CHR's Php1000 budget VIOLATES doctrine of independence thru ADEQUATE appropriation

Constitutionally-created bodies are independent from one another. In fact, the doctrine of separation of powers is not only applicable to the three Great Branches of government (the Executive, the Judiciary and the Legislative) but also to other offices, bodies and commissions created by the 1987 Constitution. In short, no branch, body, commission or office can encroach upon the functions and prerogatives of the others and it can neither directly or indirectly abolish any constitutional creation nor cause it to cease functioning.
While the Congress wields the power of the purse, such power cannot be exercised to nullify certain provisions of the Constitution such as Article XIII on Social Justice and Human Rights, which created the Commission on Human Rights (CHR). One of the features of independence of constitutional creations is "adequate appropriation." This is the doctrine of independence thru adequate appropriation.
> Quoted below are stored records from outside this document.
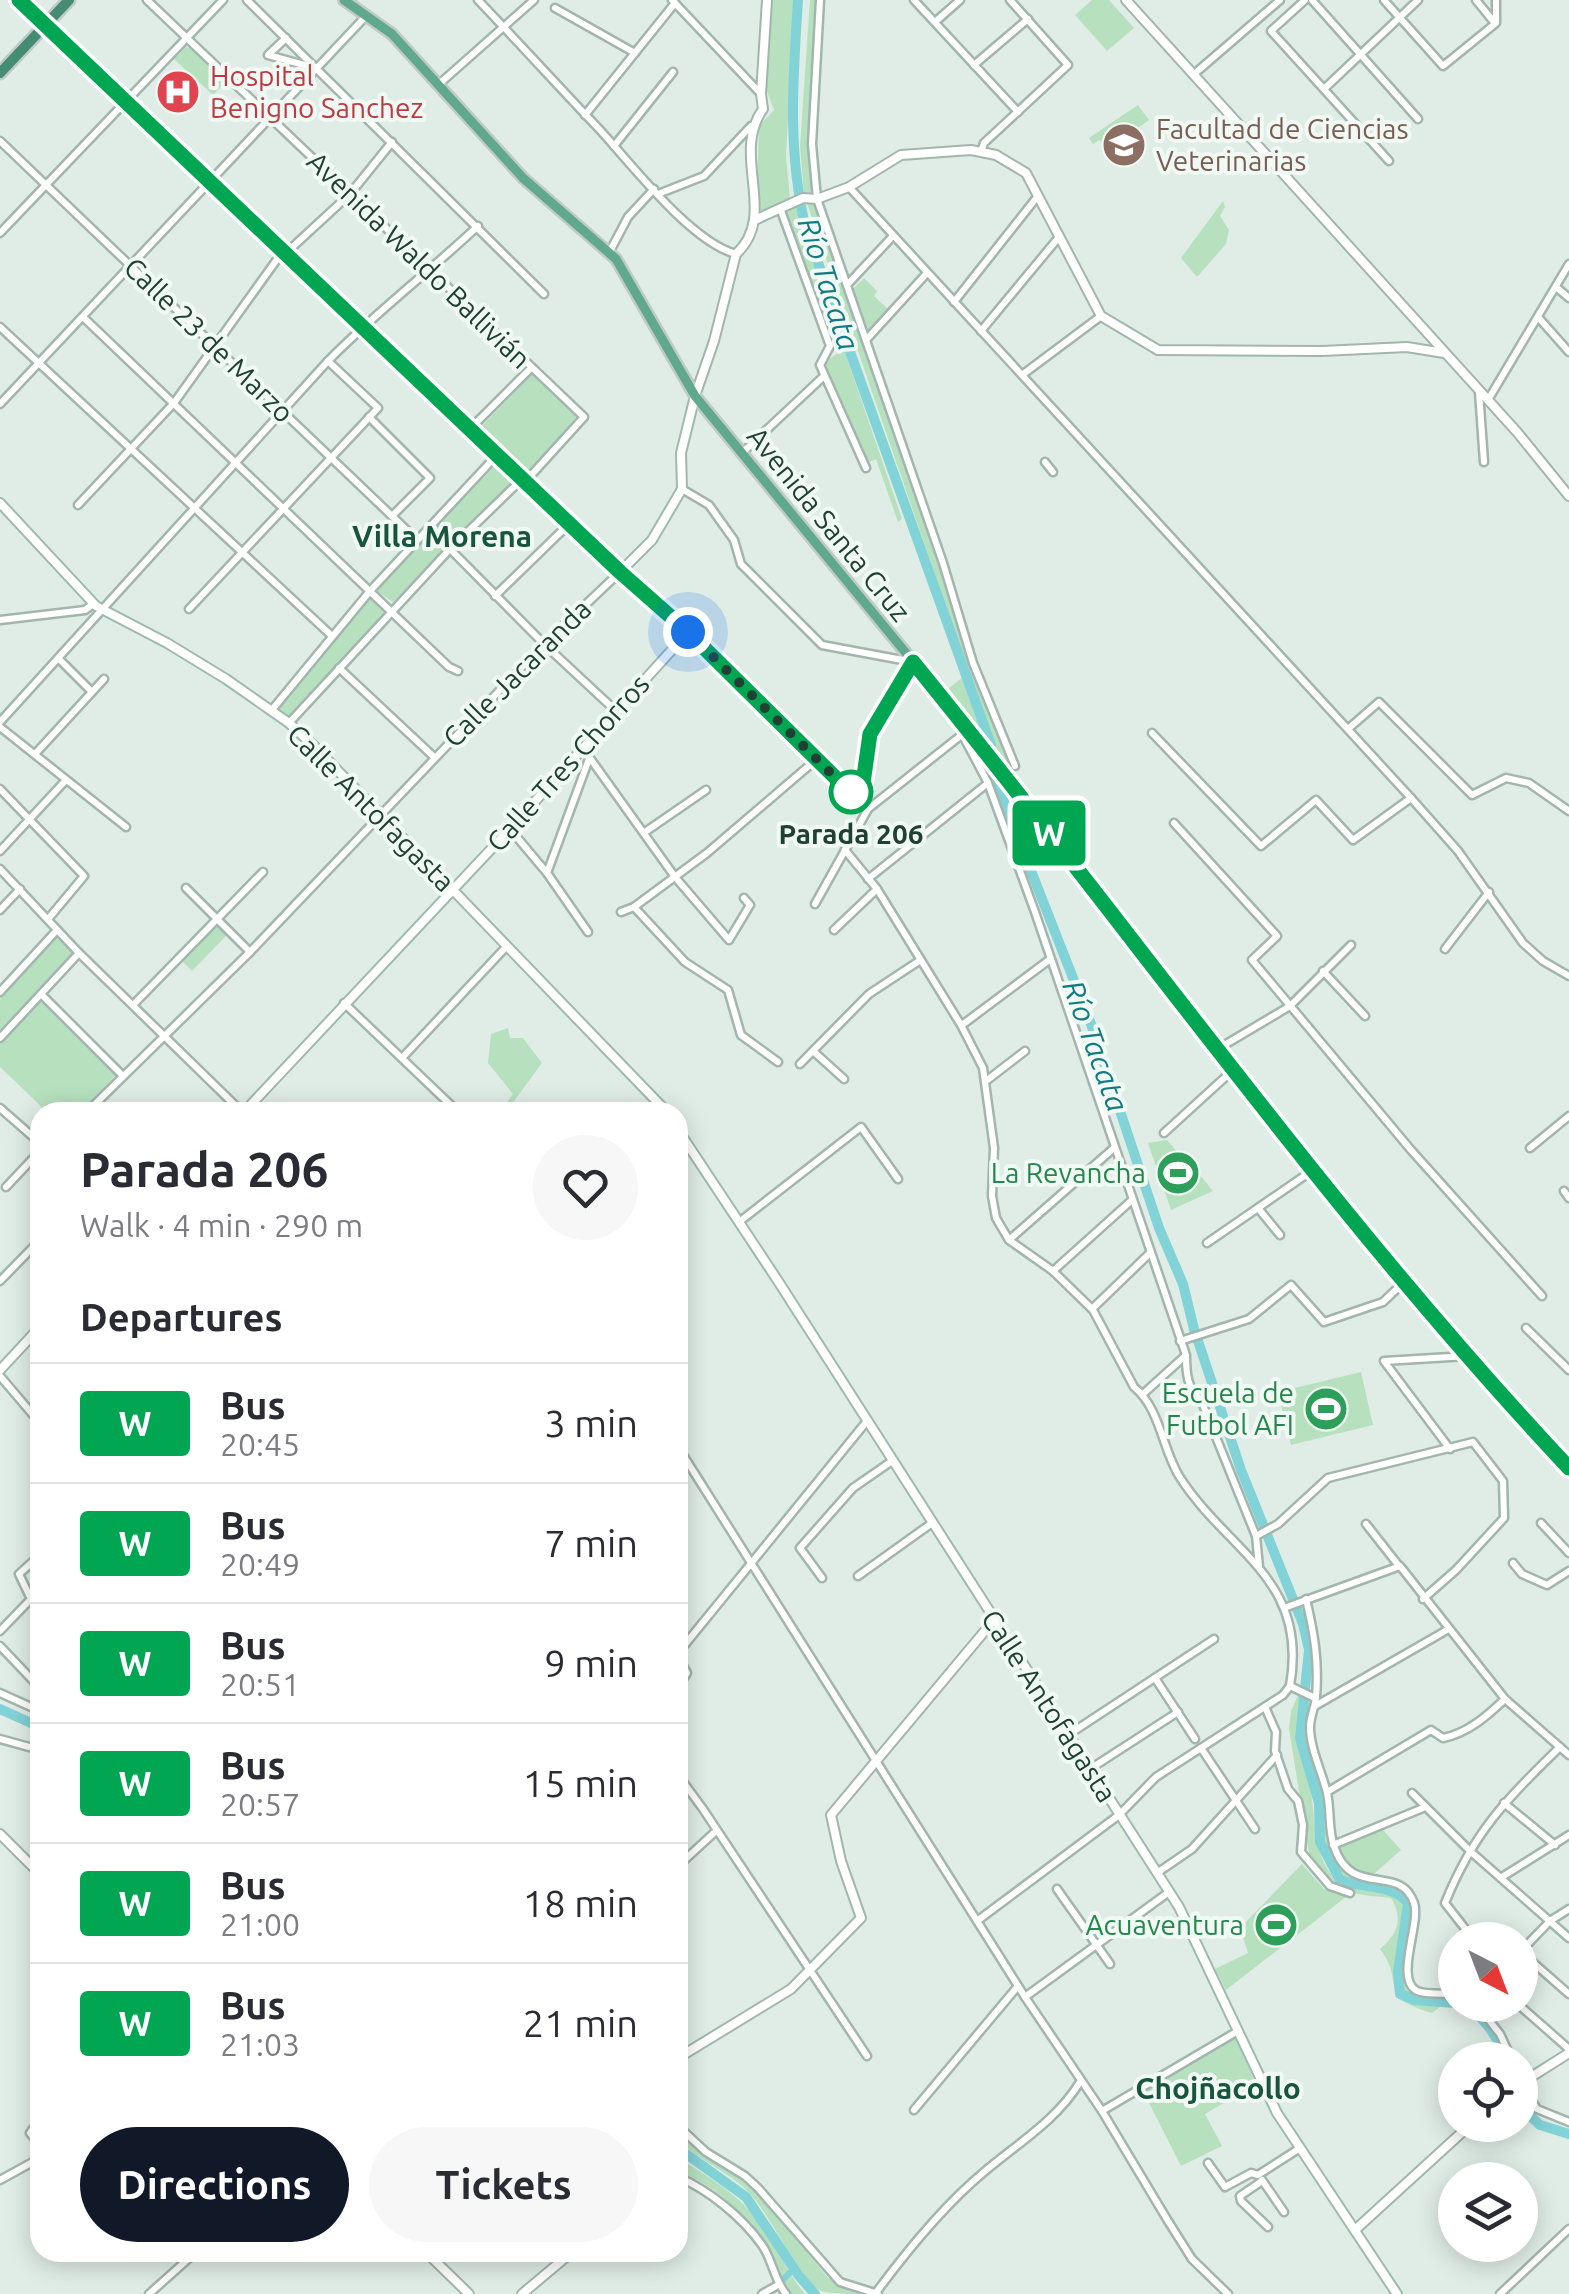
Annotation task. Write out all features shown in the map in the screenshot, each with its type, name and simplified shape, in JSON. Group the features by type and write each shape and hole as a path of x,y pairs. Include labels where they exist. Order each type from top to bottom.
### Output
{"highway":[{"path":"0,72 70,0"}],"main road":[{"name":"Avenida Santa Cruz","path":"344,0 392,34 523,178 616,259 695,396 913,662 965,732 993,759 1232,1071 1404,1282 1568,1465"},
{"path":"767,0 761,94 764,109 751,126 756,219 799,199 817,199 848,188 900,155 981,152 996,155 1026,174 1101,316 1158,350 1407,347 1444,353"},
{"path":"1126,0 1488,400 1569,496"},
{"name":"Calle Jacaranda","path":"620,572 652,540 682,489 680,453 695,396 714,342 736,254 743,248 756,219"},
{"name":"Calle Antofagasta","path":"0,503 93,604 167,643 289,723 658,1102"},
{"path":"620,572 688,632"},
{"name":"Calle Tres Chorros","path":"252,1102 510,829 688,632"},
{"name":"Calle Antofagasta","path":"688,1146 1169,1892 1278,2113 1398,2294"},
{"path":"0,1373 30,1338"},
{"path":"688,2052 774,2001 862,1918 841,1862 832,1815 994,1620"},
{"path":"0,1834 30,1864"},
{"path":"1538,2071 1569,2051"},
{"path":"1355,2230 1451,2142"},
{"path":"436,2262 469,2294"},
{"path":"522,2294 560,2262"}],"street":[{"path":"18,0 620,572"},
{"name":"Avenida Waldo Ballivián","path":"146,0 584,417 524,480"},
{"path":"0,233 223,0"},
{"path":"247,0 544,294"},
{"path":"478,0 656,191 708,241 720,250 736,254"},
{"path":"437,86 534,0"},
{"path":"820,0 812,144 817,199 944,563 974,663 1015,766"},
{"path":"914,0 1018,112"},
{"path":"935,22 960,0"},
{"path":"981,152 984,143 1068,65 1010,0"},
{"path":"1194,75 1280,0"},
{"path":"1390,161 1271,31 1308,0 1418,119"},
{"path":"1384,0 1443,66 1496,23"},
{"path":"1324,89 1418,0"},
{"path":"1476,0 1496,23"},
{"path":"1496,0 1496,23"},
{"path":"585,114 674,2 761,94"},
{"path":"555,8 636,52"},
{"path":"0,404 367,15"},
{"path":"974,64 1028,19"},
{"path":"286,38 268,55 316,68"},
{"path":"614,146 673,72"},
{"path":"609,253 628,218 656,191 704,176 751,126"},
{"name":"Calle 23 de Marzo","path":"0,141 417,540"},
{"path":"78,505 174,404 285,252 350,194 392,142"},
{"path":"848,188 1411,798 1489,892 1523,943 1569,976"},
{"path":"954,302 1037,197"},
{"path":"779,207 830,346 820,365 866,468"},
{"path":"126,827 0,724 328,360 478,226"},
{"path":"848,285 894,236"},
{"path":"980,331 1058,237"},
{"path":"1488,400 1569,264"},
{"path":"866,340 927,272"},
{"path":"1556,286 1569,298"},
{"path":"1022,376 1101,316"},
{"path":"1538,316 1569,352"},
{"path":"83,318 449,667 458,671"},
{"path":"0,327 332,636"},
{"path":"189,609 378,408 328,360"},
{"path":"470,429 531,368"},
{"path":"742,453 824,376"},
{"path":"1479,391 1484,462"},
{"path":"370,417 430,478 392,516"},
{"path":"271,711 370,591 497,455"},
{"path":"1044,462 1052,472"},
{"path":"289,723 450,549 524,480"},
{"path":"682,489 709,505 734,540 741,564 822,645 913,662 870,734 862,790 856,798"},
{"path":"495,596 570,524"},
{"path":"450,549 618,712"},
{"name":"Calle Jacaranda","path":"97,1102 250,952 544,644 620,572"},
{"path":"0,620 85,610 93,604"},
{"path":"688,632 868,809"},
{"path":"59,659 92,692"},
{"path":"339,668 434,757"},
{"path":"35,754 104,679"},
{"path":"1348,729 1379,702 1472,795 1506,778 1529,783 1569,811"},
{"path":"815,904 868,809 965,732 1036,912 1049,960 1186,1355 1186,1375 1262,1532 1259,1568"},
{"path":"1152,734 1261,846 1316,800 1353,840 1411,798"},
{"path":"582,747 674,877 730,940 750,905 744,898"},
{"path":"547,873 590,758"},
{"path":"621,912 674,877 818,758"},
{"path":"0,852 66,780"},
{"path":"868,879 988,783"},
{"path":"0,790 84,876 49,918"},
{"path":"645,832 706,790"},
{"path":"1174,823 1277,936 1252,960 1412,1150 1542,1296"},
{"path":"510,829 588,932"},
{"path":"845,850 877,890 962,1025 986,1080 994,1148 992,1196 996,1218 1009,1240 1053,1270 1092,1309 1134,1387 1142,1394 1171,1462 1192,1496 1290,1606 1294,1636 1290,1686 1284,1694 1156,1777 1119,1815 977,1921"},
{"path":"0,869 233,1102"},
{"path":"134,1004 263,872"},
{"path":"186,888 250,952"},
{"path":"0,910 20,889"},
{"path":"834,930 877,890"},
{"path":"1446,949 1489,892"},
{"path":"634,907 684,962 728,990 741,1035 778,1062"},
{"path":"2,986 57,930"},
{"path":"1216,1050 1290,1006 1351,945"},
{"path":"402,1058 506,947"},
{"path":"0,1038 79,952"},
{"path":"962,1025 1049,960"},
{"path":"800,1064 881,984 919,961"},
{"path":"1323,971 1365,1016"},
{"path":"41,994 123,1076"},
{"path":"344,1003 448,1102"},
{"path":"813,1051 844,1079"},
{"path":"986,1080 1025,1051"},
{"path":"1164,1133 1232,1071"},
{"path":"0,1108 30,1134"},
{"path":"1530,1148 1569,1116"},
{"path":"739,1222 861,1127 898,1179"},
{"path":"1009,1240 1114,1148"},
{"path":"6,1186 30,1161"},
{"path":"1208,1243 1313,1170"},
{"path":"1053,1270 1132,1200"},
{"path":"1258,1208 1280,1236"},
{"path":"0,1281 30,1250"},
{"path":"1092,1309 1150,1253"},
{"path":"1180,1341 1248,1319 1290,1286 1324,1322 1383,1302 1404,1282"},
{"path":"1526,1328 1569,1370"},
{"path":"1142,1394 1186,1355"},
{"path":"1450,1449 1384,1361 1467,1356"},
{"path":"0,1373 30,1410"},
{"path":"688,1643 867,1421"},
{"path":"1262,1532 1328,1478 1473,1442 1503,1481 1504,1518 1456,1570 1423,1598"},
{"path":"822,1578 800,1548 853,1488 892,1461"},
{"path":"688,1464 1192,2258 1228,2294"},
{"path":"858,1576 932,1523"},
{"path":"1541,1523 1569,1554"},
{"path":"1366,1524 1505,1699 1569,1755"},
{"path":"1513,1563 1522,1574 1547,1585 1569,1571"},
{"path":"30,1564 19,1574 30,1597"},
{"path":"1290,1606 1400,1566"},
{"path":"1306,1599 1317,1648 1310,1726 1327,1792 1333,1844 1350,1874 1363,1880 1394,1882 1414,1901 1416,1916 1407,1972 1418,1991 1438,1993"},
{"path":"0,1631 30,1600"},
{"path":"1314,1700 1448,1630"},
{"path":"1068,1735 1214,1639"},
{"path":"0,1646 30,1678"},
{"path":"1155,1678 1195,1739"},
{"path":"1290,1686 1314,1700"},
{"path":"0,1692 30,1707"},
{"path":"1327,1792 1431,1730 1442,1738 1456,1736 1485,1718 1505,1699"},
{"path":"1265,1706 1276,1732 1276,1755 1288,1789 1298,1801 1303,1825 1302,1852 1330,1886 1350,1892"},
{"path":"1090,1769 1178,1712"},
{"path":"0,1740 30,1748"},
{"path":"1460,1922 1445,1903 1470,1851 1487,1822 1560,1747"},
{"path":"1201,1748 1255,1829"},
{"path":"1157,1873 1192,1848 1276,1755"},
{"path":"688,1790 867,2056"},
{"path":"1412,1794 1569,1938"},
{"path":"1504,1803 1555,1845"},
{"path":"1333,1844 1423,1808"},
{"path":"688,1857 716,1831"},
{"path":"1502,1877 1569,1835"},
{"path":"1056,1889 1110,1964"},
{"path":"1025,1997 1169,1892"},
{"path":"1538,1933 1569,1909"},
{"path":"1538,1967 1569,1994"},
{"path":"914,2110 1018,1986"},
{"path":"1537,2022 1569,2051"},
{"path":"1102,2111 1238,2031"},
{"path":"688,2135 758,2188 840,2282 877,2294 903,2258 977,2178 1055,2116 1080,2082"},
{"path":"1538,2110 1566,2121 1569,2114"},
{"path":"1268,2227 1240,2196 1300,2148"},
{"path":"1208,2163 1225,2187 1251,2172 1260,2178 1284,2212"},
{"path":"0,2180 30,2164"},
{"path":"688,2181 735,2215 762,2244 778,2285 786,2294"},
{"path":"1500,2294 1569,2230"},
{"path":"149,2294 185,2262"},
{"path":"762,2294 778,2285"}],"green space":[{"path":"771,0 795,0 786,156 790,198 761,211 757,186 759,126 774,110 766,89"},
{"path":"810,0 819,0 809,141 814,195 804,194 800,146"},
{"path":"1092,0 1109,0 1134,28 1107,51 1075,15"},
{"path":"186,47 193,49 226,81 213,95 174,59"},
{"path":"1138,105 1149,120 1107,150 1100,140 1093,144 1089,138"},
{"path":"1223,201 1225,207 1220,216 1229,230 1226,244 1197,277 1181,258"},
{"path":"807,203 817,203 970,663 1012,766 1007,770 992,750 994,746"},
{"path":"797,204 902,519 898,522 876,459 867,463 824,362 837,354 785,210"},
{"path":"864,278 877,291 874,296 891,312 870,334 853,289"},
{"path":"532,374 576,417 531,471 524,472 480,428"},
{"path":"501,466 512,477 512,484 393,602 378,592 378,587 494,467"},
{"path":"372,597 384,613 288,718 276,709 368,598"},
{"path":"962,678 987,744 945,691"},
{"path":"216,925 227,935 192,971 181,960"},
{"path":"60,937 73,953 0,1031 0,997 54,938"},
{"path":"42,1000 117,1074 90,1102 37,1102 0,1067 0,1044"},
{"path":"508,1028 510,1038 523,1038 542,1063 513,1102 507,1102 513,1094 488,1063 491,1034"},
{"name":"La Revancha","path":"1167,1140 1213,1191 1171,1210 1148,1143"},
{"name":"Escuela de Futbol AFI","path":"1361,1372 1373,1425 1291,1445 1278,1392"},
{"path":"1298,1695 1302,1696 1298,1737 1310,1782 1317,1845 1324,1863 1335,1881 1359,1890 1391,1892 1403,1901 1406,1911 1396,1971 1399,1996 1414,2002 1438,2003 1432,2013 1397,1995 1388,1961 1380,1949 1397,1926 1391,1898 1342,1890 1324,1877 1309,1854 1289,1729"},
{"path":"1306,1696 1310,1705 1306,1726 1325,1798 1330,1841 1349,1873 1404,1890 1409,1903 1410,1909 1407,1898 1391,1887 1341,1876 1324,1841 1321,1801 1303,1739"},
{"path":"1382,1829 1401,1850 1375,1873 1366,1876 1353,1870 1339,1848"},
{"name":"Acuaventura","path":"1302,1864 1324,1889 1346,1897 1226,1990 1215,1969 1248,1953 1240,1928"},
{"path":"1410,1909 1411,1915 1410,1927 1405,1964 1409,1991 1438,1995 1438,1999 1406,1994 1401,1970"},
{"path":"1235,2037 1256,2084 1205,2114 1222,2146 1181,2166 1143,2091"},
{"path":"688,2139 754,2190 828,2278 860,2294 825,2292 812,2284 752,2196 688,2148"},
{"path":"688,2164 745,2206 763,2227 805,2294 791,2294 765,2244 738,2210 691,2177"}],"waterway":[{"name":"Río Tacata","path":"798,0 794,143 806,229 991,745 988,761 1091,1024 1159,1228 1183,1284 1241,1470 1303,1624 1309,1650 1300,1738 1319,1803 1320,1842 1340,1880 1386,1889 1408,1903 1398,1972 1400,1994 1438,2002"},
{"path":"0,1709 30,1722"},
{"name":"Río Tacata","path":"1484,2022 1498,2042"},
{"name":"Río Tacata","path":"1538,2123 1569,2134"},
{"path":"688,2155 746,2197 815,2294"},
{"path":"770,2294 794,2268"}],"bus line":[{"name":"W","path":"19,0 620,572 688,632 856,798 862,790 870,734 913,662 993,759 1232,1071 1440,1324 1569,1468"}],"place":[{"name":"Hospital Benigno Sanchez","path":"178,92"},
{"name":"Facultad de Ciencias Veterinarias","path":"1124,145"},
{"name":"Parada 206","path":"851,792"},
{"name":"La Revancha","path":"1178,1173"},
{"name":"Escuela de Futbol AFI","path":"1326,1409"},
{"name":"Acuaventura","path":"1276,1925"}],"district":[{"name":"Villa Morena","path":"442,537"},
{"name":"Chojñacollo","path":"1218,2089"}],"route":[{"path":"688,632 856,798 851,792"}]}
It is true that the CHR, unlike the Supreme Court, for example, does not enjoy fiscal autonomy. However, it cannot be made to stop functioning thru inadequate appropriation since that would, in effect, abolish an office through law, which is against the fundamental doctrine of constitutional supremacy.
Joselito Basilia has expressed this view: "Where the Constitution mandates a constitutional office to exercise powers and perform certain tasks, Congress is bound to grant appropriation adequate to enable such office to carry out its constitutional assignment. Whilst it is true that Congress wields the power of the purse, the exercise of such power should neither diminish the efficacy of the Constitution nor emasculate the oversight function of a constitutional office and render the constitutional provisions relating thereto inoperative. In my view, the preposterous reduction of CHR['s] budget (if [ever] it becomes part of the GAA) [would be] an ultra vires act and Congress acted in an arbitrary manner by reason of passion which is subject to judicial review. To view this as a political question would result in an unreasonable and unjust situation where Congress can emasculate any constitutional offices and government agencies including the military by defunding their budgets, making Congress a despotic and most powerful branch of government contrary to the design of the Constitution."